A partir de julio de 2026, la Unión Europea (UE) eliminará la exención fiscal para paquetes de menos de 150 euros procedentes de fuera del bloque comunitario. Estos envíos estarán gravados con un arancel fijo de 3 euros por producto, una medida que impacta directamente en plataformas de moda ultrarrápida como Shein y Temu, que basan su modelo en ventas masivas de ropa barata enviada directamente a consumidores.
Reacciones de Greenpeace
La organización ecologista Greenpeace celebró la decisión como un freno al consumismo, aunque advirtió que es insuficiente para transformar el modelo de negocio de la moda rápida. Según la ONG, este sistema se sostiene en:
- Producción masiva y contaminante.
- Explotación laboral, con mujeres y niños en condiciones precarias.
- Uso de sustancias químicas prohibidas en Europa, que incumplen la normativa REACH.

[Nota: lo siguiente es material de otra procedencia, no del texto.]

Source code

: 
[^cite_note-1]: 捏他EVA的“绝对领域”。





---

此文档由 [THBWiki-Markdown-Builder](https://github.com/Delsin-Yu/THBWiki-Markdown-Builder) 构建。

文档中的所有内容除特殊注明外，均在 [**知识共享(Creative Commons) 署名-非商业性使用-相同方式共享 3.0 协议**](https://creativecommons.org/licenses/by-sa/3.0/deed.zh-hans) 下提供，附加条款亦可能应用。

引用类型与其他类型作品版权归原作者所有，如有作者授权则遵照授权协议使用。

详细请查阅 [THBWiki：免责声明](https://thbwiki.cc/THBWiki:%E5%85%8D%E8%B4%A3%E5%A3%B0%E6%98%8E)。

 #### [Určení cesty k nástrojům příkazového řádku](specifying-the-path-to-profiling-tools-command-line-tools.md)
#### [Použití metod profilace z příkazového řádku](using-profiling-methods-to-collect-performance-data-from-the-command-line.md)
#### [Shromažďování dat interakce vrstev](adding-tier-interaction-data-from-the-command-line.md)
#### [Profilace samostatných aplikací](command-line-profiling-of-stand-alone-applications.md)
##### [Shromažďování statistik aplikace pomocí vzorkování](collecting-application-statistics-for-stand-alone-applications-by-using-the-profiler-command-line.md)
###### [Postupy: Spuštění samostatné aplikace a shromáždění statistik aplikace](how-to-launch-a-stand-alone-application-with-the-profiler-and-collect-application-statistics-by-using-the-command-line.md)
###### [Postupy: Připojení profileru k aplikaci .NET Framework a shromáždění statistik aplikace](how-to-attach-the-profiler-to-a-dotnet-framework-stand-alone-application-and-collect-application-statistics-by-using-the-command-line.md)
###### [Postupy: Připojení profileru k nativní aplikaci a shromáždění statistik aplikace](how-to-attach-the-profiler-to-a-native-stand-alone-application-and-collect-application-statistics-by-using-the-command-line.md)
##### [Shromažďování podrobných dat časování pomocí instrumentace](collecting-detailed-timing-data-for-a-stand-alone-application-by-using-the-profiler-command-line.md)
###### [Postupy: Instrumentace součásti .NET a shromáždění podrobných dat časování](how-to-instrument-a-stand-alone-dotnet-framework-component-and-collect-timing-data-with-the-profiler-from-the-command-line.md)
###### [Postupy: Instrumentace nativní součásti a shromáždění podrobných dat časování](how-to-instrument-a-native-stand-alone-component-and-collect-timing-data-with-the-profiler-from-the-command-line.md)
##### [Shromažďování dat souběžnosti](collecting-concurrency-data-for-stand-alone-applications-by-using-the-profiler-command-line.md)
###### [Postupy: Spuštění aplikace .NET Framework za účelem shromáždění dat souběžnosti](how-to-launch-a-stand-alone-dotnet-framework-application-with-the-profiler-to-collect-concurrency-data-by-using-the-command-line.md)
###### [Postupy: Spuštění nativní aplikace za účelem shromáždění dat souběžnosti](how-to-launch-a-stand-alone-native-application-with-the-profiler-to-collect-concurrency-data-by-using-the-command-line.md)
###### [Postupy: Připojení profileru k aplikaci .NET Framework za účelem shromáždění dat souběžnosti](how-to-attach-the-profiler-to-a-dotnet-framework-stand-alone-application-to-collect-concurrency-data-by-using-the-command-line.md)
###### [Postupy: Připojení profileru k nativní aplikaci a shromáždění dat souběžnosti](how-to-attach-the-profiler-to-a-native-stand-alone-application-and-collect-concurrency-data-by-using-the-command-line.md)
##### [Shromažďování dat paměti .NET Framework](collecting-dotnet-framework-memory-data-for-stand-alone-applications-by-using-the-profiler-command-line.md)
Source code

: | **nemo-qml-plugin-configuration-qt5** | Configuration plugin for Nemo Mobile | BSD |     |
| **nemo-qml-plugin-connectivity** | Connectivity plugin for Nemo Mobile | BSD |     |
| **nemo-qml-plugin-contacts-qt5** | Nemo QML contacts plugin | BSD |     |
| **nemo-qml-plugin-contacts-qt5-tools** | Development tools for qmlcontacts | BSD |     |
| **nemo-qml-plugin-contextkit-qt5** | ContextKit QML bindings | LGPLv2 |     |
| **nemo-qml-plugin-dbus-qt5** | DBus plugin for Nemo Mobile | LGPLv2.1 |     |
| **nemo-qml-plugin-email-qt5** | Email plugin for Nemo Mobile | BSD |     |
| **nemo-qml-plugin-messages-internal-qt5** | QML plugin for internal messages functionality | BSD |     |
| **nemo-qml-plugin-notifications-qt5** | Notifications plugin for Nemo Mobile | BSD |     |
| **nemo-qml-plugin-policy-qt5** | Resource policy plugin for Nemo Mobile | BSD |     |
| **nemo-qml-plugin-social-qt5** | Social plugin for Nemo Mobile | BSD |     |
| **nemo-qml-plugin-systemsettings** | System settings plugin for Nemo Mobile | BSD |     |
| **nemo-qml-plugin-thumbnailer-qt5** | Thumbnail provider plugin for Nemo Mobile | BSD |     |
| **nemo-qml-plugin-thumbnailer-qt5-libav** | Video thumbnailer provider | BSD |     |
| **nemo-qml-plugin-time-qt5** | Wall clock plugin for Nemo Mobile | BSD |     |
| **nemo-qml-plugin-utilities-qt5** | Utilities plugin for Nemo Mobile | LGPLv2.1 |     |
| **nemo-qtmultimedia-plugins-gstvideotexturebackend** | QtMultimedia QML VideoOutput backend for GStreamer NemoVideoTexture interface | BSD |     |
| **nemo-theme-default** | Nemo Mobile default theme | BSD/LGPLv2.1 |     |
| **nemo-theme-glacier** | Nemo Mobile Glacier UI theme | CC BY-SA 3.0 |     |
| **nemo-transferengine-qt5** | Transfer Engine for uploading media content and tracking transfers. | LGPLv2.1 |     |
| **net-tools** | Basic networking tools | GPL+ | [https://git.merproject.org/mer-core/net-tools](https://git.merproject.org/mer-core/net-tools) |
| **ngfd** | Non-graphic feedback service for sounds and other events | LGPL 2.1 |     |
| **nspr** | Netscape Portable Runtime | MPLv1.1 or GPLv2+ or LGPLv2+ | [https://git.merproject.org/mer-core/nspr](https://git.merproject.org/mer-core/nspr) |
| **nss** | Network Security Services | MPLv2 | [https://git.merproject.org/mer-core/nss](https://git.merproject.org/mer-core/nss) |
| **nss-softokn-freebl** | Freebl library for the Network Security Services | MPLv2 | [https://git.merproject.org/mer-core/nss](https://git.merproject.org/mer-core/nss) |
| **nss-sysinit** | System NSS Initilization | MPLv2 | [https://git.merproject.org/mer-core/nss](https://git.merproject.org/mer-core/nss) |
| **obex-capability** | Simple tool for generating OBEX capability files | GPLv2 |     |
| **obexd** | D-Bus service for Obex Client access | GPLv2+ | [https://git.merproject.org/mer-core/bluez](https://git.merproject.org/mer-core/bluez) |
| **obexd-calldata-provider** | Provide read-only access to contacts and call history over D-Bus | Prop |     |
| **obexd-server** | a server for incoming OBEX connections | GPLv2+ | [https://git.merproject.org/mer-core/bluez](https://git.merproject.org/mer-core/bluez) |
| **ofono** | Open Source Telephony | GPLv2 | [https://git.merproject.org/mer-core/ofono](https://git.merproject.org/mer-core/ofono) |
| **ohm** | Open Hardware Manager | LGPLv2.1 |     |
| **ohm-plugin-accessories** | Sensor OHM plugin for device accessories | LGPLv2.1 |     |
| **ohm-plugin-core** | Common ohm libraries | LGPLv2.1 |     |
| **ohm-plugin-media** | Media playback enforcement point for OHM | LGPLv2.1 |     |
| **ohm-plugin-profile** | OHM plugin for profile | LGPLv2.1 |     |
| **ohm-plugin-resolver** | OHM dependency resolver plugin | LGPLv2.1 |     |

Greenpeace considera positivo que se graven los envíos, pero critica que la medida repercuta principalmente en los consumidores individuales y no en las empresas responsables del impacto ambiental y social.
Detalles de la nueva normativa
- Eliminación de la exención: todos los paquetes de menos de 150 euros provenientes de fuera de la UE pagarán 3 euros por producto.
- Objetivo declarado: frenar el auge del comercio electrónico de moda rápida y limitar la entrada de prendas con químicos peligrosos.
- Limitaciones: la medida no afecta a marcas de moda rápida que producen dentro de la UE, ni garantiza la eliminación de textiles contaminantes.

Críticas y propuestas de cambio
Greenpeace advierte que, aunque la medida puede actuar como disuasoria frente a las compras compulsivas y los famosos hauls de ropa, no aborda el problema estructural. La organización reclama que las Administraciones públicas:
- Exijan a la fast fashion una reducción de la producción de hasta el 50%.
- Mejoren la calidad de los productos y fomenten la producción cercana y localizada.
- Implementen normativas que impulsen la economía circular, la slow fashion, la reparabilidad y el mercado de segunda mano.
Impacto esperado
La medida puede reducir el atractivo de las compras internacionales de bajo costo, pero no frena la entrada de prendas con químicos peligrosos, como evidenció Greenpeace en análisis recientes de ropa enviada a España por Shein. Además, al cargar el peso sobre los consumidores, se limita su eficacia para combatir el impacto global de la moda rápida.
La decisión de la UE marca un paso importante hacia la regulación de la moda ultrarrápida, pero deja abierta la discusión sobre cómo responsabilizar directamente a las empresas. Para Greenpeace y otras organizaciones, el verdadero cambio vendrá de políticas que transformen la producción textil hacia un modelo sostenible, justo y circular.